• Brief: Write the data out in full and word for word. Do not include images.

Dataset entries:
§ §

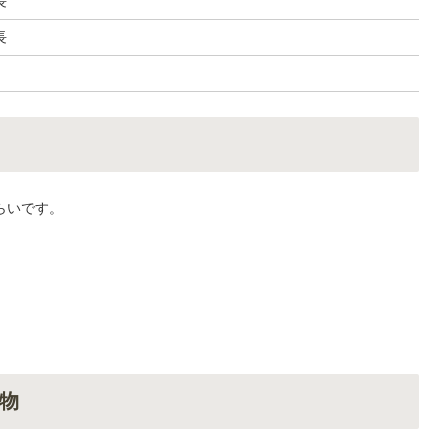
長
長
らいです。
物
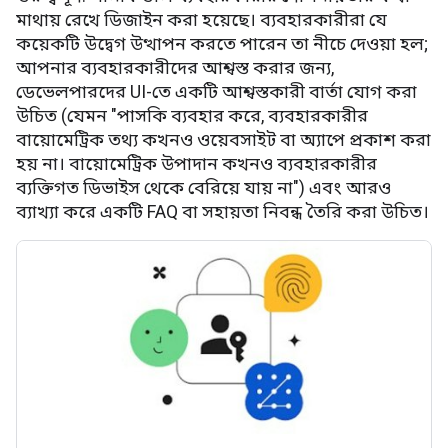
মাথায় রেখে ডিজাইন করা হয়েছে। ব্যবহারকারীরা যে
কয়েকটি উদ্বেগ উত্থাপন করতে পারেন তা নীচে দেওয়া হল;
আপনার ব্যবহারকারীদের আশ্বস্ত করার জন্য,
ডেভেলপারদের UI-তে একটি আশ্বস্তকারী বার্তা যোগ করা
উচিত (যেমন "পাসকি ব্যবহার করে, ব্যবহারকারীর
বায়োমেট্রিক তথ্য কখনও ওয়েবসাইট বা অ্যাপে প্রকাশ করা
হয় না। বায়োমেট্রিক উপাদান কখনও ব্যবহারকারীর
ব্যক্তিগত ডিভাইস থেকে বেরিয়ে যায় না") এবং আরও
ব্যাখ্যা করে একটি FAQ বা সহায়তা নিবন্ধ তৈরি করা উচিত।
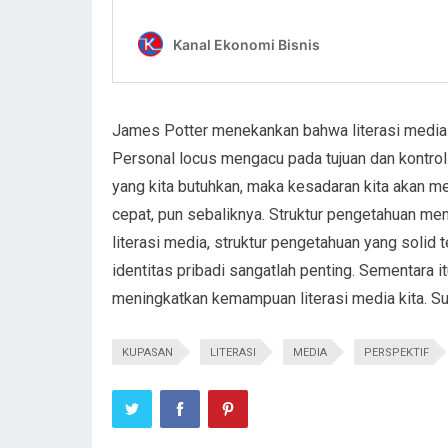
James Potter menekankan bahwa literasi media di
Personal locus mengacu pada tujuan dan kontrol 
yang kita butuhkan, maka kesadaran kita akan m
cepat, pun sebaliknya. Struktur pengetahuan men
literasi media, struktur pengetahuan yang solid t
identitas pribadi sangatlah penting. Sementara 
meningkatkan kemampuan literasi media kita. S
KUPASAN
LITERASI
MEDIA
PERSPEKTIF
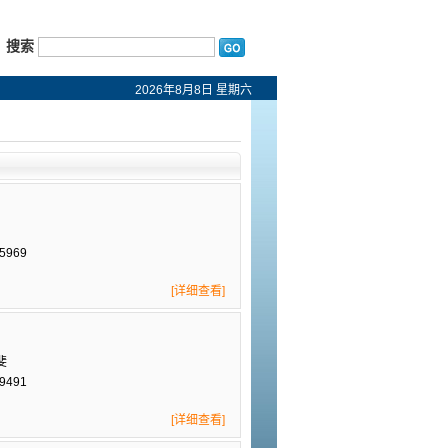
搜索
2026年8月8日 星期六
5969
[详细查看]
斐
9491
[详细查看]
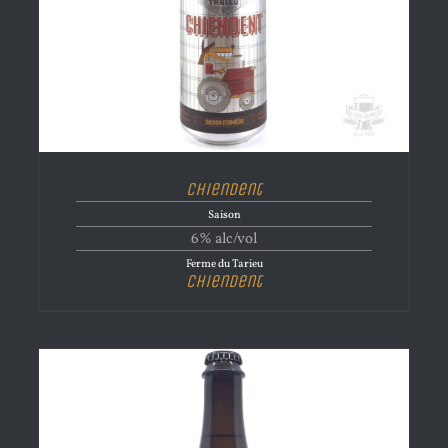
Chiendent
Saison
6% alc/vol
Ferme du Tarieu
Chiendent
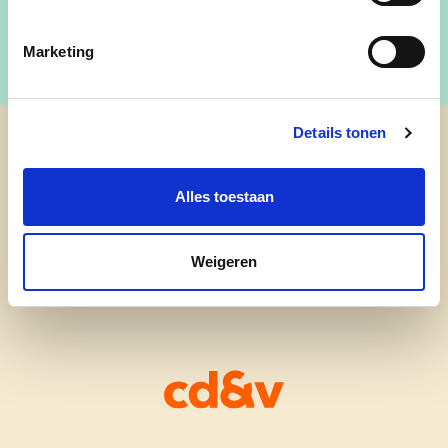
Marketing
Details tonen
cd&v Berlare
Alles toestaan
Weigeren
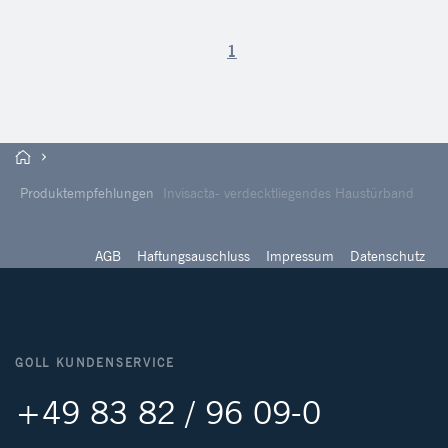
1
Produktempfehlungen
Invisacta- verdecktliegendes Haustürband
AGB
Haftungsauschluss
Impressum
Datenschutz
GOLL KUNDENSERVICE
+49 83 82 / 96 09-0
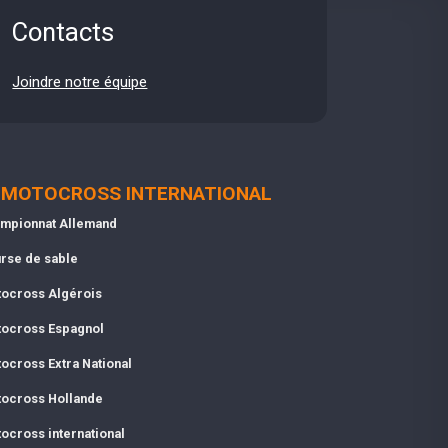
Contacts
Joindre notre équipe
MOTOCROSS INTERNATIONAL
mpionnat Allemand
rse de sable
ocross Algérois
ocross Espagnol
ocross Extra National
ocross Hollande
ocross international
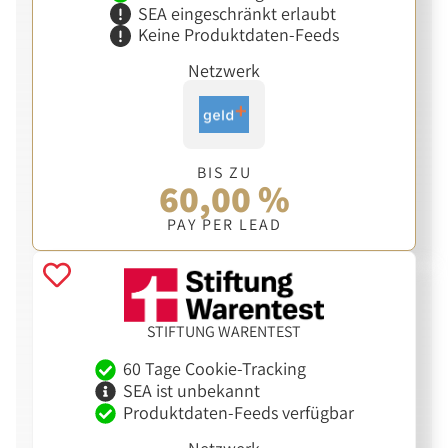
SEA eingeschränkt erlaubt
Keine Produktdaten-Feeds
Netzwerk
BIS ZU
60,00 %
PAY PER LEAD
STIFTUNG WARENTEST
60 Tage Cookie-Tracking
SEA ist unbekannt
Produktdaten-Feeds verfügbar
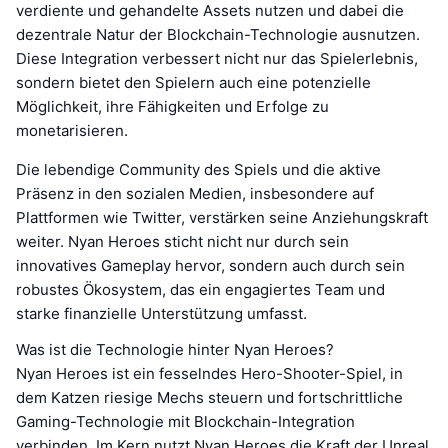
verdiente und gehandelte Assets nutzen und dabei die
dezentrale Natur der Blockchain-Technologie ausnutzen.
Diese Integration verbessert nicht nur das Spielerlebnis,
sondern bietet den Spielern auch eine potenzielle
Möglichkeit, ihre Fähigkeiten und Erfolge zu
monetarisieren.
Die lebendige Community des Spiels und die aktive
Präsenz in den sozialen Medien, insbesondere auf
Plattformen wie Twitter, verstärken seine Anziehungskraft
weiter. Nyan Heroes sticht nicht nur durch sein
innovatives Gameplay hervor, sondern auch durch sein
robustes Ökosystem, das ein engagiertes Team und
starke finanzielle Unterstützung umfasst.
Was ist die Technologie hinter Nyan Heroes?
Nyan Heroes ist ein fesselndes Hero-Shooter-Spiel, in
dem Katzen riesige Mechs steuern und fortschrittliche
Gaming-Technologie mit Blockchain-Integration
verbinden. Im Kern nutzt Nyan Heroes die Kraft der Unreal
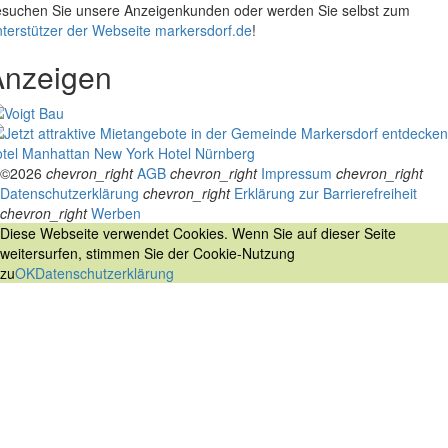
suchen Sie unsere Anzeigenkunden oder werden Sie selbst zum
terstützer der Webseite markersdorf.de
!
Anzeigen
tel Manhattan New York
Hotel Nürnberg
©2026
chevron_right
AGB
chevron_right
Impressum
chevron_right
Datenschutzerklärung
chevron_right
Erklärung zur Barrierefreiheit
chevron_right
Werben
Diese Webseite verwendet Cookies. Wenn Sie auf dieser Seite
weitersurfen, stimmen Sie der Cookie-Nutzung
zu
OK
Datenschutzerklärung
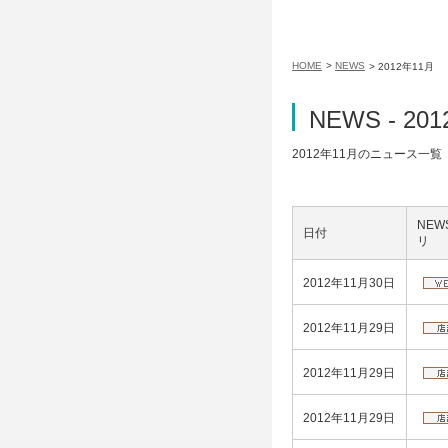
HOME
>
NEWS
> 2012年11月
NEWS - 20
2012年11月のニュース一覧
NEW
日付
リ
2012年11月30日
2012年11月29日
2012年11月29日
2012年11月29日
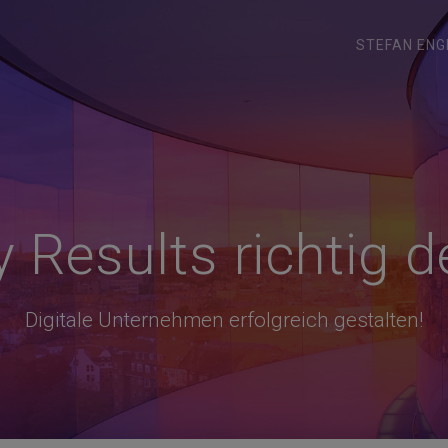
STEFAN ENG
Results richtig d
Digitale Unternehmen erfolgreich gestalten!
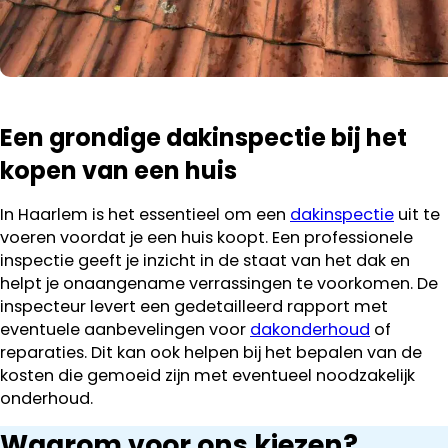
Een grondige dakinspectie bij het
kopen van een huis
In Haarlem is het essentieel om een
dakinspectie
uit te
voeren voordat je een huis koopt. Een professionele
inspectie geeft je inzicht in de staat van het dak en
helpt je onaangename verrassingen te voorkomen. De
inspecteur levert een gedetailleerd rapport met
eventuele aanbevelingen voor
dakonderhoud
of
reparaties. Dit kan ook helpen bij het bepalen van de
kosten die gemoeid zijn met eventueel noodzakelijk
onderhoud.
Waarom voor ons kiezen?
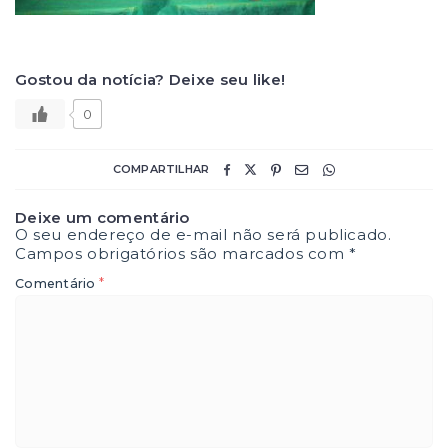
Gostou da notícia? Deixe seu like!
0
COMPARTILHAR
Deixe um comentário
O seu endereço de e-mail não será publicado.
Campos obrigatórios são marcados com
*
*
Comentário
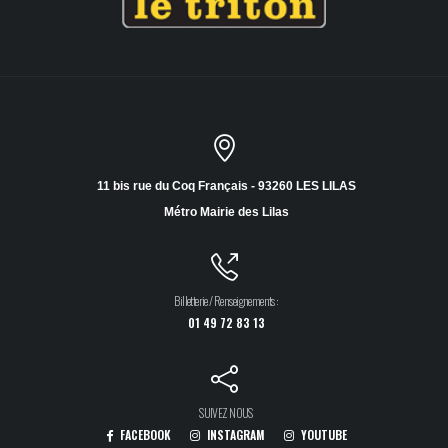
11 bis rue du Coq Français - 93260 LES LILAS
Métro Mairie des Lilas
Billetterie / Renseignements :
01 49 72 83 13
SUIVEZ NOUS
FACEBOOK
INSTAGRAM
YOUTUBE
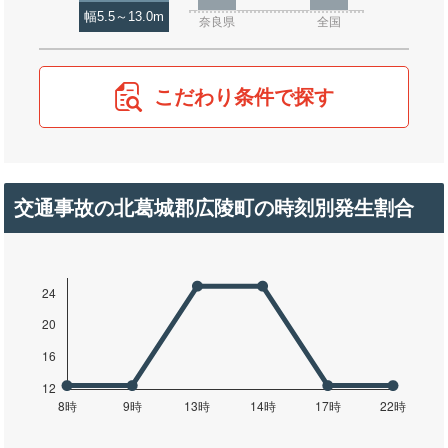
幅5.5～13.0m
奈良県
全国
こだわり条件で探す
交通事故の北葛城郡広陵町の時刻別発生割合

§ §

• Written solution:
長
長
らいです。
物
মাথায় রেখে ডিজাইন করা হয়েছে। ব্যবহারকারীরা যে
কয়েকটি উদ্বেগ উত্থাপন করতে পারেন তা নীচে দেওয়া হল;
আপনার ব্যবহারকারীদের আশ্বস্ত করার জন্য,
ডেভেলপারদের UI-তে একটি আশ্বস্তকারী বার্তা যোগ করা
উচিত (যেমন "পাসকি ব্যবহার করে, ব্যবহারকারীর
বায়োমেট্রিক তথ্য কখনও ওয়েবসাইট বা অ্যাপে প্রকাশ করা
হয় না। বায়োমেট্রিক উপাদান কখনও ব্যবহারকারীর
ব্যক্তিগত ডিভাইস থেকে বেরিয়ে যায় না") এবং আরও
ব্যাখ্যা করে একটি FAQ বা সহায়তা নিবন্ধ তৈরি করা উচিত।
James Potter menekankan bahwa literasi media di
Personal locus mengacu pada tujuan dan kontrol 
yang kita butuhkan, maka kesadaran kita akan m
cepat, pun sebaliknya. Struktur pengetahuan men
literasi media, struktur pengetahuan yang solid t
identitas pribadi sangatlah penting. Sementara 
meningkatkan kemampuan literasi media kita. S
KUPASAN
LITERASI
MEDIA
PERSPEKTIF
搜索
2026年8月8日 星期六
5969
[详细查看]
斐
9491
[详细查看]
Chiendent
Saison
6% alc/vol
Ferme du Tarieu
Chiendent
Marketing
Details tonen
cd&v Berlare
Alles toestaan
Weigeren
1
Produktempfehlungen
Invisacta- verdecktliegendes Haustürband
AGB
Haftungsauschluss
Impressum
Datenschutz
GOLL KUNDENSERVICE
+49 83 82 / 96 09-0
Contacts
Joindre notre équipe
MOTOCROSS INTERNATIONAL
mpionnat Allemand
rse de sable
ocross Algérois
ocross Espagnol
ocross Extra National
ocross Hollande
ocross international
SEA eingeschränkt erlaubt
Keine Produktdaten-Feeds
Netzwerk
BIS ZU
60,00 %
PAY PER LEAD
STIFTUNG WARENTEST
60 Tage Cookie-Tracking
SEA ist unbekannt
Produktdaten-Feeds verfügbar
verdiente und gehandelte Assets nutzen und dabei die
dezentrale Natur der Blockchain-Technologie ausnutzen.
Diese Integration verbessert nicht nur das Spielerlebnis,
sondern bietet den Spielern auch eine potenzielle
Möglichkeit, ihre Fähigkeiten und Erfolge zu
monetarisieren.
Die lebendige Community des Spiels und die aktive
Präsenz in den sozialen Medien, insbesondere auf
Plattformen wie Twitter, verstärken seine Anziehungskraft
weiter. Nyan Heroes sticht nicht nur durch sein
innovatives Gameplay hervor, sondern auch durch sein
robustes Ökosystem, das ein engagiertes Team und
starke finanzielle Unterstützung umfasst.
Was ist die Technologie hinter Nyan Heroes?
Nyan Heroes ist ein fesselndes Hero-Shooter-Spiel, in
dem Katzen riesige Mechs steuern und fortschrittliche
Gaming-Technologie mit Blockchain-Integration
verbinden. Im Kern nutzt Nyan Heroes die Kraft der Unreal
suchen Sie unsere Anzeigenkunden oder werden Sie selbst zum
terstützer der Webseite markersdorf.de
!
Anzeigen
tel Manhattan New York
Hotel Nürnberg
©2026
chevron_right
AGB
chevron_right
Impressum
chevron_right
Datenschutzerklärung
chevron_right
Erklärung zur Barrierefreiheit
chevron_right
Werben
Diese Webseite verwendet Cookies. Wenn Sie auf dieser Seite
weitersurfen, stimmen Sie der Cookie-Nutzung
zu
OK
Datenschutzerklärung
HOME
>
NEWS
> 2012年11月
NEWS - 20
2012年11月のニュース一覧
NEW
日付
リ
2012年11月30日
2012年11月29日
2012年11月29日
2012年11月29日
STEFAN ENG
Results richtig d
Digitale Unternehmen erfolgreich gestalten!
Een grondige dakinspectie bij het
kopen van een huis
In Haarlem is het essentieel om een
dakinspectie
uit te
voeren voordat je een huis koopt. Een professionele
inspectie geeft je inzicht in de staat van het dak en
helpt je onaangename verrassingen te voorkomen. De
inspecteur levert een gedetailleerd rapport met
eventuele aanbevelingen voor
dakonderhoud
of
reparaties. Dit kan ook helpen bij het bepalen van de
kosten die gemoeid zijn met eventueel noodzakelijk
onderhoud.
Waarom voor ons kiezen?
Gostou da notícia? Deixe seu like!
0
COMPARTILHAR
Deixe um comentário
O seu endereço de e-mail não será publicado.
Campos obrigatórios são marcados com
*
*
Comentário
11 bis rue du Coq Français - 93260 LES LILAS
Métro Mairie des Lilas
Billetterie / Renseignements :
01 49 72 83 13
SUIVEZ NOUS
FACEBOOK
INSTAGRAM
YOUTUBE
幅5.5～13.0m
奈良県
全国
こだわり条件で探す
交通事故の北葛城郡広陵町の時刻別発生割合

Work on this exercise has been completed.